▸ **Data supplied**

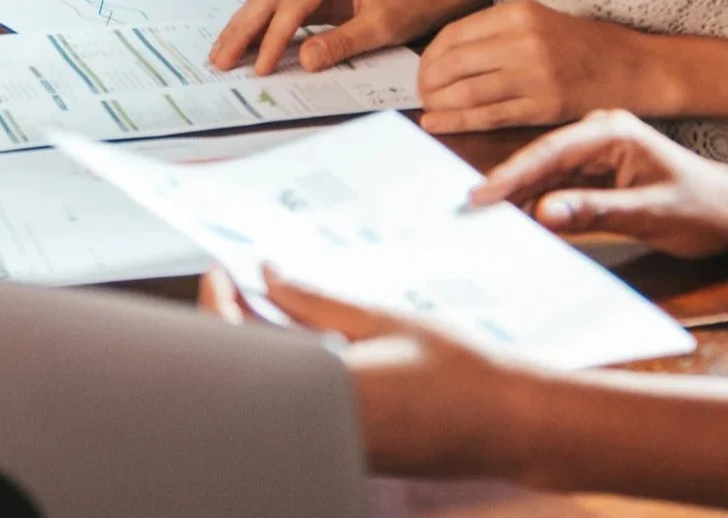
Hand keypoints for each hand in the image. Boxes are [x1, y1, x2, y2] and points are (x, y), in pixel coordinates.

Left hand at [200, 266, 510, 477]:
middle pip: (252, 379)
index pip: (248, 354)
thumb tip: (269, 276)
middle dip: (235, 326)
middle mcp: (329, 429)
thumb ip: (317, 302)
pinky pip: (301, 411)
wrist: (508, 423)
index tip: (221, 272)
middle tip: (238, 282)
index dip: (220, 308)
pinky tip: (301, 339)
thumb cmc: (459, 371)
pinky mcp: (350, 455)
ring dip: (261, 350)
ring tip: (267, 301)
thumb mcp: (384, 319)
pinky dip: (289, 374)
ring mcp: (339, 448)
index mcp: (334, 391)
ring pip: (275, 397)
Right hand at [209, 0, 431, 76]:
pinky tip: (246, 44)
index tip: (261, 68)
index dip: (274, 38)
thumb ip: (341, 43)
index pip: (292, 5)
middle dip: (242, 30)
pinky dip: (261, 26)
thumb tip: (305, 61)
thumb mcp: (381, 26)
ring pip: (267, 0)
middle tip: (219, 60)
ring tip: (221, 54)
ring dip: (244, 28)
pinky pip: (279, 6)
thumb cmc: (411, 1)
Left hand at [415, 0, 660, 134]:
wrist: (633, 66)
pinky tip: (438, 123)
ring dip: (439, 102)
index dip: (430, 54)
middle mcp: (524, 39)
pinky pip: (490, 115)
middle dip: (428, 79)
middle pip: (456, 61)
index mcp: (519, 12)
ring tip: (426, 108)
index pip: (456, 32)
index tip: (421, 67)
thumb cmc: (583, 45)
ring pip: (469, 90)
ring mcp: (535, 74)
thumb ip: (498, 31)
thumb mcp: (539, 20)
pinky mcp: (545, 106)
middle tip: (418, 92)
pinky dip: (458, 121)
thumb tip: (450, 52)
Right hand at [470, 109, 727, 256]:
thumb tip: (544, 212)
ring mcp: (597, 154)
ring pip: (546, 174)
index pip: (552, 151)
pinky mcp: (597, 174)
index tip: (482, 195)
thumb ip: (597, 210)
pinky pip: (559, 187)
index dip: (514, 173)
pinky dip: (538, 203)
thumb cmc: (702, 209)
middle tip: (467, 206)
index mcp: (612, 132)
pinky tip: (516, 217)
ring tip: (482, 214)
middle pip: (542, 159)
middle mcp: (599, 135)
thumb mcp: (651, 214)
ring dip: (518, 194)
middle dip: (506, 181)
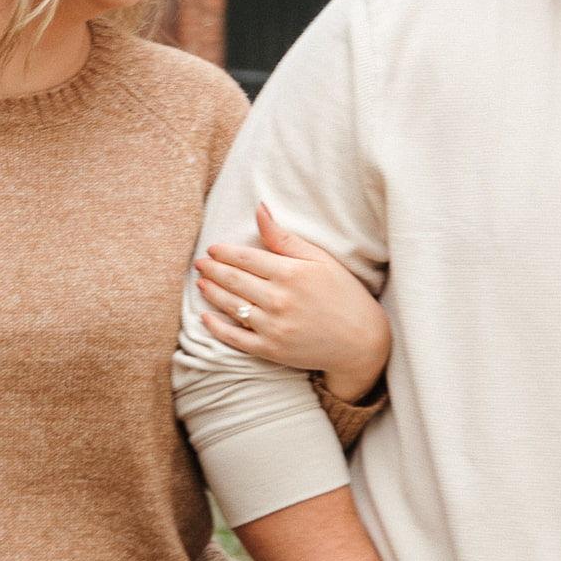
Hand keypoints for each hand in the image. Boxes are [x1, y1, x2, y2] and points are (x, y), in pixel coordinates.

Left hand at [194, 199, 390, 397]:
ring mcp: (273, 327)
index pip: (246, 258)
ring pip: (231, 306)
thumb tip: (259, 210)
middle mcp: (279, 300)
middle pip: (234, 280)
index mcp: (291, 273)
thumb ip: (285, 238)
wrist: (361, 341)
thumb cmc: (343, 294)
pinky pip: (235, 339)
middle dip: (213, 270)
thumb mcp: (319, 260)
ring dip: (212, 293)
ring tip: (201, 282)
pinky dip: (217, 328)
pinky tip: (206, 317)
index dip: (224, 253)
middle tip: (200, 263)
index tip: (212, 249)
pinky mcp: (271, 350)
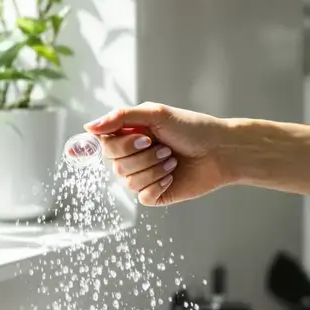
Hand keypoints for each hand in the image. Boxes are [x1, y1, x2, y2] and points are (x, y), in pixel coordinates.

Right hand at [83, 102, 235, 205]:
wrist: (221, 150)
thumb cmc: (192, 128)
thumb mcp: (156, 113)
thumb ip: (120, 116)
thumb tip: (88, 127)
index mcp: (127, 135)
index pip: (103, 144)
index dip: (121, 144)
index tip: (143, 137)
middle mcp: (130, 157)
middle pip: (114, 164)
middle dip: (143, 156)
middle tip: (164, 147)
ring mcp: (141, 176)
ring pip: (128, 181)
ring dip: (154, 169)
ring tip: (172, 159)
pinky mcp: (153, 194)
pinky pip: (142, 196)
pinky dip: (158, 185)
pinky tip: (172, 176)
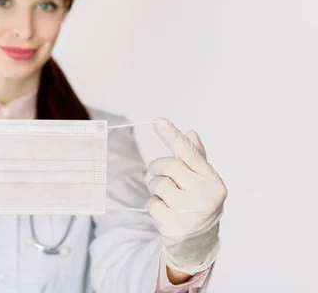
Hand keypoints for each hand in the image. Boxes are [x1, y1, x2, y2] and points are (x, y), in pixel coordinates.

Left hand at [146, 118, 227, 274]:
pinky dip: (153, 204)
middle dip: (159, 168)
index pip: (190, 153)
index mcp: (213, 181)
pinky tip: (165, 211)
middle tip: (161, 175)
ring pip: (157, 183)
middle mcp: (205, 195)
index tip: (158, 121)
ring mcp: (189, 211)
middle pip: (169, 166)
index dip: (172, 136)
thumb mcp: (202, 181)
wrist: (198, 243)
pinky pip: (151, 202)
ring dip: (155, 187)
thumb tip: (190, 133)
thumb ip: (196, 158)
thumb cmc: (198, 203)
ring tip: (167, 197)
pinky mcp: (173, 224)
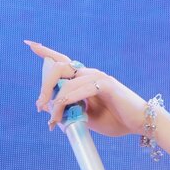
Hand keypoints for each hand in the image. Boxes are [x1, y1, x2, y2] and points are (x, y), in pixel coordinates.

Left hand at [25, 41, 147, 136]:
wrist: (139, 124)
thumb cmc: (116, 120)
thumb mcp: (87, 117)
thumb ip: (70, 110)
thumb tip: (48, 109)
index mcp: (85, 78)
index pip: (63, 61)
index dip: (46, 52)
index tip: (29, 44)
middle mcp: (90, 73)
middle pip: (59, 68)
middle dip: (45, 87)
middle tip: (39, 107)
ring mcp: (98, 77)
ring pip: (66, 85)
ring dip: (56, 104)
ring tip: (53, 121)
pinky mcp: (107, 85)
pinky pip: (80, 90)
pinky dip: (69, 101)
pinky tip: (62, 110)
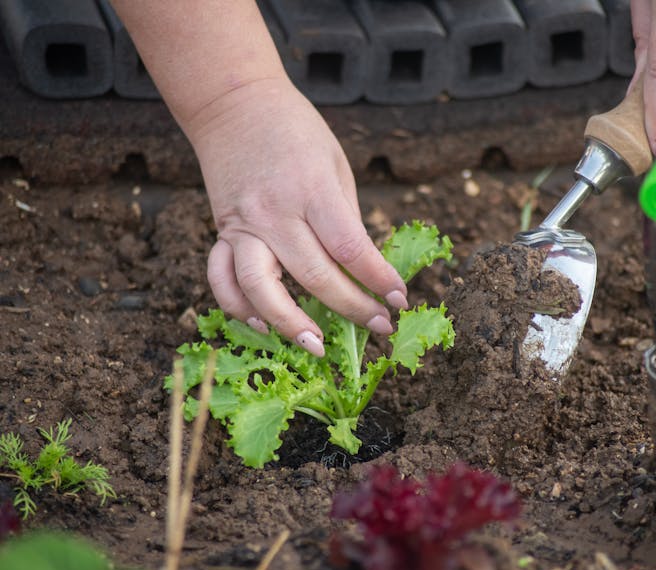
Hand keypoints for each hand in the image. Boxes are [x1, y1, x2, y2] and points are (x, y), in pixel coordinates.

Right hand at [188, 76, 407, 356]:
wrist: (234, 103)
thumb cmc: (296, 131)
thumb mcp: (335, 164)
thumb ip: (344, 218)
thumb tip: (361, 270)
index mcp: (312, 189)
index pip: (350, 248)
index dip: (378, 280)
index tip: (399, 299)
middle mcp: (275, 212)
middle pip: (315, 276)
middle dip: (353, 308)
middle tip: (379, 326)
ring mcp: (242, 225)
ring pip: (260, 288)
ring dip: (288, 324)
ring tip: (317, 345)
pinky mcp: (221, 231)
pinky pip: (221, 279)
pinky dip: (237, 307)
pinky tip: (261, 324)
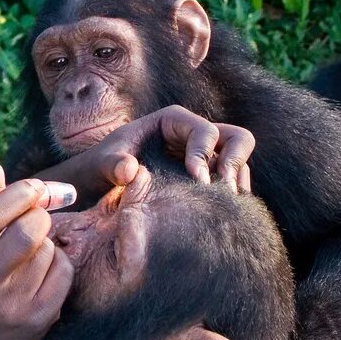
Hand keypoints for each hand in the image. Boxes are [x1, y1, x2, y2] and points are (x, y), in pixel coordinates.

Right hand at [0, 173, 73, 339]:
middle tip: (37, 213)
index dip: (16, 194)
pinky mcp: (38, 319)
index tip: (32, 187)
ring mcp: (10, 308)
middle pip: (24, 235)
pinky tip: (41, 268)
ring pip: (46, 250)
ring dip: (44, 240)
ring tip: (29, 251)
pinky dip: (58, 259)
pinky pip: (63, 270)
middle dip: (37, 216)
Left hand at [85, 105, 254, 191]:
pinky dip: (232, 199)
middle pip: (237, 139)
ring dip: (237, 184)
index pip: (206, 131)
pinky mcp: (208, 180)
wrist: (100, 189)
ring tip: (225, 208)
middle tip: (224, 191)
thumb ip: (112, 165)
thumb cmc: (101, 168)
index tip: (196, 180)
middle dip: (235, 163)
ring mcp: (206, 158)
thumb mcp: (101, 164)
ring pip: (240, 164)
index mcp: (174, 121)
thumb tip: (129, 170)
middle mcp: (195, 136)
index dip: (204, 153)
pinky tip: (221, 217)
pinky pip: (232, 185)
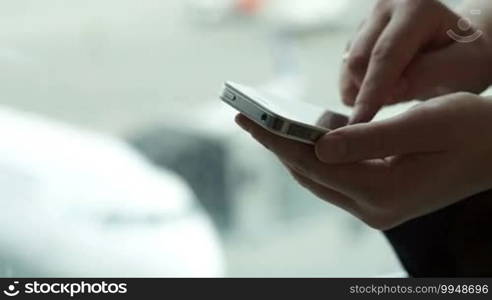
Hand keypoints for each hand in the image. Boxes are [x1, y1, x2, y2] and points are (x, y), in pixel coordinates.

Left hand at [236, 93, 491, 229]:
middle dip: (276, 144)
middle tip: (247, 119)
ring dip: (291, 151)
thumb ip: (368, 138)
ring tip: (264, 126)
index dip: (278, 139)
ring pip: (318, 177)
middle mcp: (373, 209)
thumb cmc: (467, 131)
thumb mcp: (423, 125)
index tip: (249, 120)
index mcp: (382, 193)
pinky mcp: (377, 200)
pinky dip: (314, 157)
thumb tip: (317, 145)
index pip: (314, 163)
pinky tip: (300, 137)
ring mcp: (374, 208)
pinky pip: (333, 177)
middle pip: (309, 173)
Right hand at [342, 0, 491, 122]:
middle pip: (358, 60)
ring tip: (398, 94)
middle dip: (370, 92)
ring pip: (348, 68)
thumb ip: (430, 74)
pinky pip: (344, 74)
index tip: (363, 122)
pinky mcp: (355, 40)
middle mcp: (386, 9)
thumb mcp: (463, 66)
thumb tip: (391, 90)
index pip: (386, 53)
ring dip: (364, 93)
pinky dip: (357, 92)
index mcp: (416, 8)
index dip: (373, 90)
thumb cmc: (465, 58)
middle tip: (401, 101)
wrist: (457, 50)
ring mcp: (367, 24)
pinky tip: (382, 92)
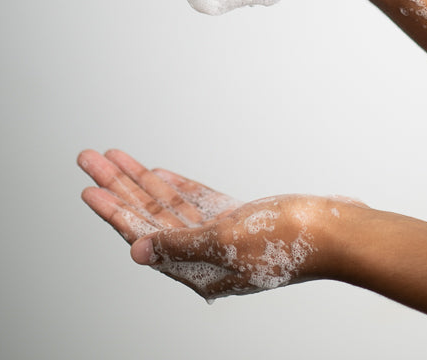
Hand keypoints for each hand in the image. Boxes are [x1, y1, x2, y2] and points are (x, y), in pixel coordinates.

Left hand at [77, 149, 342, 299]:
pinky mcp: (238, 219)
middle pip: (148, 216)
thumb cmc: (290, 240)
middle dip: (118, 186)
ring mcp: (221, 236)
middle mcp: (204, 254)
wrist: (336, 230)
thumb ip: (180, 244)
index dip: (114, 210)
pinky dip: (175, 187)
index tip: (90, 187)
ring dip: (141, 180)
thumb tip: (136, 252)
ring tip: (114, 157)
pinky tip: (157, 174)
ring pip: (169, 205)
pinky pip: (196, 202)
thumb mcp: (228, 241)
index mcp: (198, 269)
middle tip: (90, 159)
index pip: (142, 236)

▸ **What the exercise asks**
Extract only the lines from the one that contains "ring mcp: (367, 24)" through the end of the records, inclusive, and omit every picture.

▸ **Written solution**
ring mcp: (367, 24)
pinky tip: (382, 92)
Hand keypoints for each hand in the image. Boxes are [x1, y1, x2, y2] and points are (x, y), in pixel coordinates.

Left hand at [77, 149, 342, 299]:
pinky mcp: (238, 219)
middle pip: (148, 216)
thumb cmc: (290, 240)
middle dip: (118, 186)
ring mcp: (221, 236)
middle mcp: (204, 254)
wrist: (336, 230)
thumb ip: (180, 244)
index dip: (114, 210)
pinky dip: (175, 187)
index tip: (90, 187)
ring dip: (141, 180)
thumb tip: (136, 252)
ring tip: (114, 157)
pinky tip: (157, 174)
ring pip: (169, 205)
pinky pip: (196, 202)
thumb mcp: (228, 241)
index mcp: (198, 269)
middle tip: (90, 159)
index pip: (142, 236)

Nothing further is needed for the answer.